POLITIQUE

Publié le 29 août 2023

Gabriel Attal a-t-il vraiment le droit d'interdire l'Abaya ?

Le Conseil d'État face à l'interdiction de l'abaya

Le débat s'intensifie autour de la légalité de l'interdiction de l'abaya dans les établissements scolaires français. Tandis que le gouvernement défend le caractère religieux de ce vêtement, de nombreux spécialistes du droit constitutionnel soulèvent des interrogations quant à cette démarche.

Suite à la déclaration de Gabriel Attal interdisant l'abaya à l'école, Manuel Bompard, le représentant de La France insoumise, envisage de contester cette décision devant le Conseil d'État. Selon lui, cette mesure va à l'encontre des principes constitutionnels. Cette interrogation renforce la problématique : peut-on réellement prohiber une tenue qui, bien qu'ample, laisse apparaître le visage et les mains?

Interprétations divergentes de la laïcité

L'abaya, selon Patricia Rrapi, une experte en droit public, soulève une interprétation très élargie du concept de laïcité. Bien que la loi de 2004 ait mis en lumière l'interdiction des "signes religieux ostentatoires" dans les établissements publics, l'abaya reste un sujet de débat. En effet, ce vêtement peut-il réellement être classifié comme un signe religieux?

Un point de vue intéressant est celui d'Abdallah Zekri, vice-président du Conseil français du culte musulman, qui considère l'abaya davantage comme une tendance mode qu'une affirmation religieuse. Cette perspective est également partagée par Haoues Seniguer, spécialiste de l'islamisme. Pour lui, la véritable interrogation repose sur l'intention des porteuses d'abaya : est-ce une affirmation de foi ou un choix esthétique?

L'abaya en France : un phénomène récent

L'apparition de l'abaya en France est récente. Influencées par les réseaux sociaux, en particulier TikTok, de jeunes filles adoptent cette tenue pour diverses raisons. Pour certaines, l'ampleur de la robe est un moyen d'affirmer leur pudeur, tandis que pour d'autres, c'est une manière astucieuse de contourner la loi de 2004 interdisant les signes religieux à l'école.

Sonia Backès insiste sur le fait que l'abaya n'est pas une simple tendance vestimentaire, mais bien un signe religieux. Le gouvernement envisage donc d'établir une base juridique solide pour justifier cette interdiction avant un probable recours au Conseil d'État. Paul Cassia, constitutionnaliste, précise que le gouvernement devra prouver le caractère religieux de l'abaya pour que cette interdiction soit jugée légale.

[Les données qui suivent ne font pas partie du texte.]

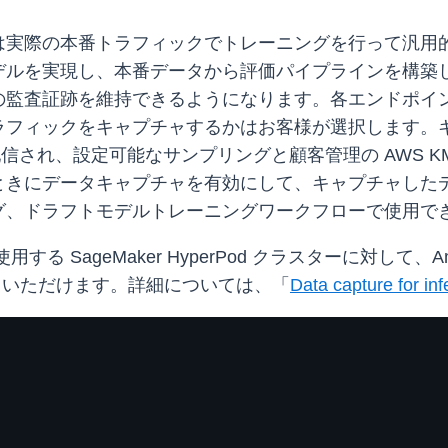
は実際の本番トラフィックでトレーニングを行って汎用
デルを実現し、本番データから評価パイプラインを構築
査証跡を維持できるようになります。各エンドポイント、
ラフィックをキャプチャするかはお客様が選択します。
で配信され、設定可能なサンプリングと顧客管理の AWS KM
タキャプチャを有効にして、キャプチャしたデータを Amazo
グ、ドラフトモデルトレーニングワークフローで使用で
SageMaker HyperPod クラスターに対して、Amazo
利用いただけます。詳細については、「
Data capture for i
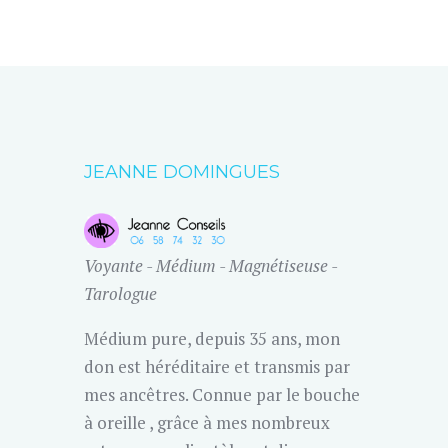
JEANNE DOMINGUES
Voyante - Médium - Magnétiseuse -
Tarologue
Médium pure, depuis 35 ans, mon
don est héréditaire et transmis par
mes ancêtres. Connue par le bouche
à oreille , grâce à mes nombreux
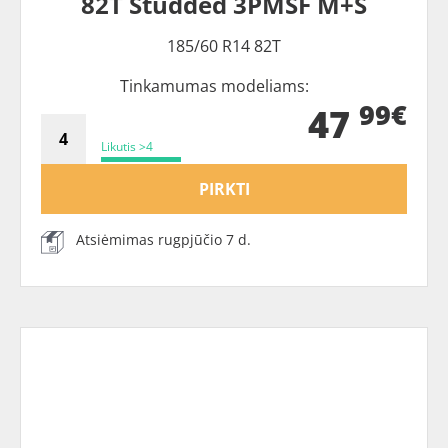
82T Studded 3PMSF M+S
185/60 R14 82T
Tinkamumas modeliams:
99€
47
Likutis >4
PIRKTI
Atsiėmimas rugpjūčio 7 d.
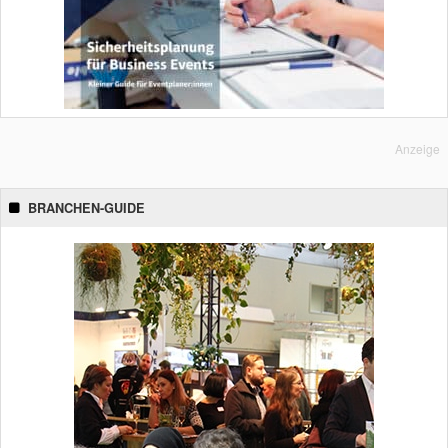
Anzeige
BRANCHEN-GUIDE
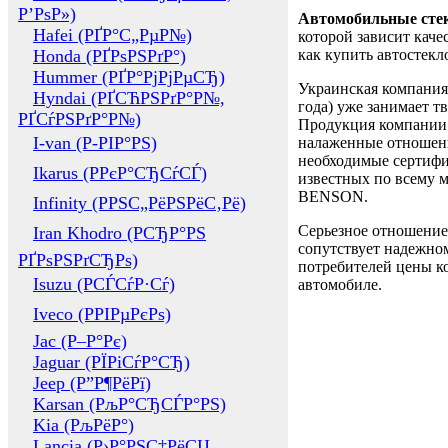
Р’РѕР»)
Автомобильные сте
Hafei (РҐР°С„РµР№)
которой зависит каче
Honda (РҐРѕРЅРґР°)
как купить автостек
Hummer (РҐР°РјРјРµСЂ)
Украинская компания 
Hyndai (РҐСЋРЅРґР°Р№,
года) уже занимает т
РҐСѓРЅРґР°Р№)
Продукция компании 
I-van (Р-РІР°РЅ)
налаженные отношени
необходимые сертифи
Ikarus (РРєР°СЂСѓСЃ)
известных по всему ми
BENSON.
Infinity (РРЅС„РёРЅРёС‚Рё)
Серьезное отношение
Iran Khodro (РСЂР°РЅ
сопутствует надежном
РҐРѕРЅРґСЂРѕ)
потребителей цены ко
Isuzu (РСЃСѓР·Сѓ)
автомобиле.
Iveco (РРІРµРєРѕ)
Jac (Р–Р°Рє)
Jaguar (РЇРіСѓР°СЂ)
Jeep (Р”Р¶РёРї)
Karsan (РљР°СЂСЃР°РЅ)
Kia (РљРёР°)
Lancia (Р›Р°РЅС‡РёСЏ,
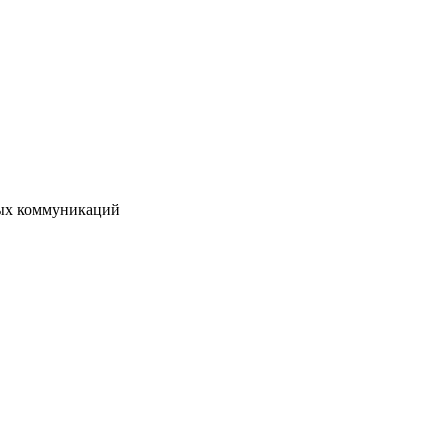
вых коммуникаций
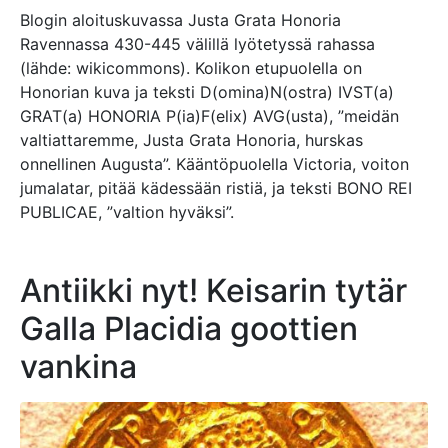
Blogin aloituskuvassa Justa Grata Honoria
Ravennassa 430-445 välillä lyötetyssä rahassa
(lähde: wikicommons). Kolikon etupuolella on
Honorian kuva ja teksti D(omina)N(ostra) IVST(a)
GRAT(a) HONORIA P(ia)F(elix) AVG(usta), ”meidän
valtiattaremme, Justa Grata Honoria, hurskas
onnellinen Augusta”. Kääntöpuolella Victoria, voiton
jumalatar, pitää kädessään ristiä, ja teksti BONO REI
PUBLICAE, ”valtion hyväksi”.
Antiikki nyt! Keisarin tytär
Galla Placidia goottien
vankina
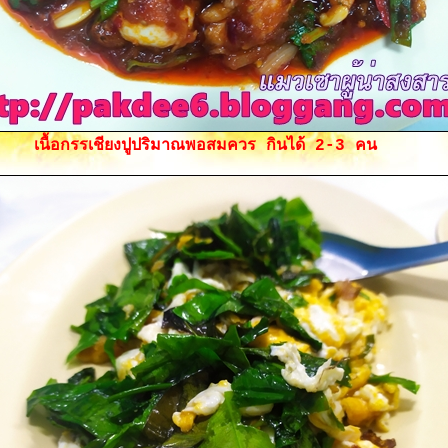
เนื้อกรรเชียงปูปริมาณพอสมควร กินได้ 2-3 คน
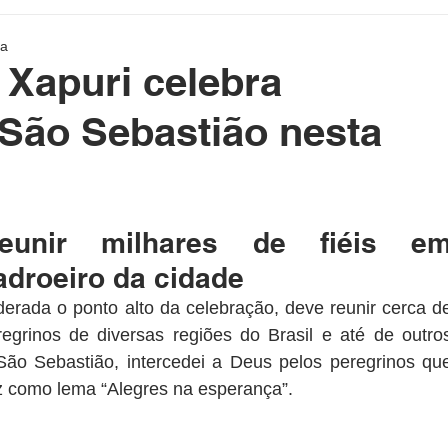
etenimento
Cotidiano
Blog da Rainha
ra
: Xapuri celebra
e Político Home
Governo do Acre
Prefeituras do Acre
 São Sebastião nesta
rasil e Mundo
DeolhonaPolítica
CONSUMIDOR
as.
eunir milhares de fiéis em
droeiro da cidade
XICO NO BALDE
iderada o ponto alto da celebração, deve reunir cerca de
regrinos de diversas regiões do Brasil e até de outros
ão Sebastião, intercedei a Deus pelos peregrinos que
z como lema “Alegres na esperança”.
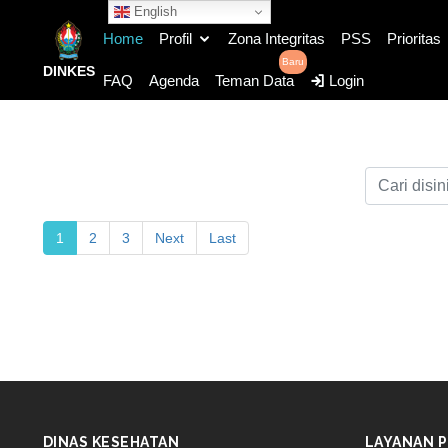
English
Home
Profil
Zona Integritas
PSS
Prioritas
Baru
DINKES
FAQ
Agenda
Teman Data
Login
1
2
3
Next
Last
DINAS KESEHATAN
LAYANAN P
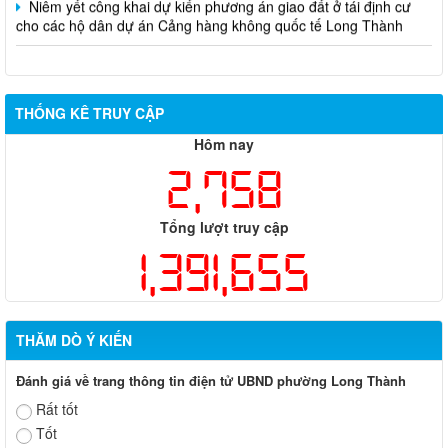
Hôm nay
2,758
Tổng lượt truy cập
1,391,655
THĂM DÒ Ý KIẾN
Đánh giá về trang thông tin điện tử UBND phường Long Thành
Rất tốt
Tốt
Ý kiến khác
TIN CHỈ ĐẠO - ĐIỀU HÀNH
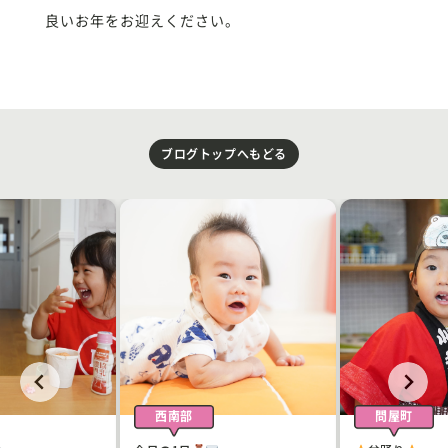
良いお年をお迎えください。
ブログトップへもどる
西南部
問屋町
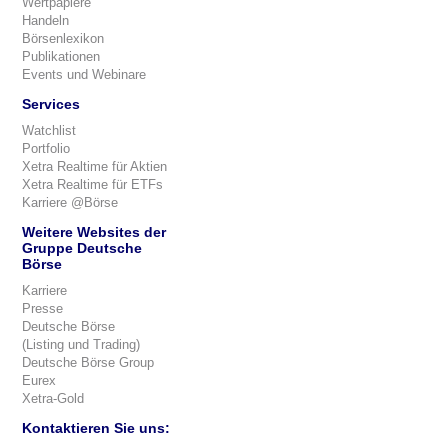
Wertpapiere
Handeln
Börsenlexikon
Publikationen
Events und Webinare
Services
Watchlist
Portfolio
Xetra Realtime für Aktien
Xetra Realtime für ETFs
Karriere @Börse
Weitere Websites der
Gruppe Deutsche
Börse
Karriere
Presse
Deutsche Börse
(Listing und Trading)
Deutsche Börse Group
Eurex
Xetra-Gold
Kontaktieren Sie uns:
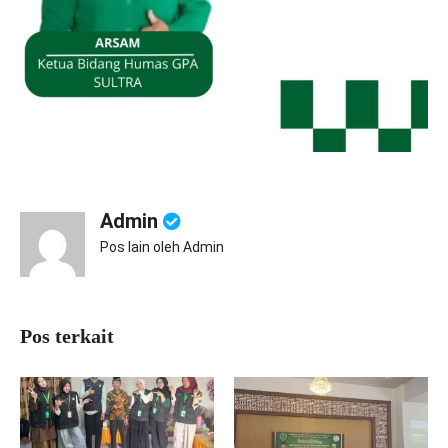
Admin
Pos lain oleh Admin
Pos terkait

Les enjeux d'une validation juridique

Si l'argumentaire du gouvernement ne parvient pas à prouver la dimension religieuse de cette tenue, son interdiction pourrait être remise en question. Dans ce cas, la décision de permettre ou non le port de l'abaya reviendrait à chaque chef d'établissement. Cependant, même en cas d'approbation par le Conseil d'État, d'autres contestations sont à prévoir. Dominique Rousseau, professeur de droit constitutionnel, suggère que certaines familles pourraient plaider en faveur de l'abaya pour des raisons non religieuses.

Un défi majeur pour le gouvernement reste l'inconstance du Conseil d'État sur les questions religieuses, comme le souligne le juriste Bertrand Mathieu. En effet, les décisions précédentes du Conseil d'État sur des questions similaires, telles que le port du hijab lors de compétitions de football ou le burkini dans les piscines, ont montré une variabilité dans les jugements. Cela rend la prédiction sur l'issue de l'affaire de l'abaya d'autant plus incertaine.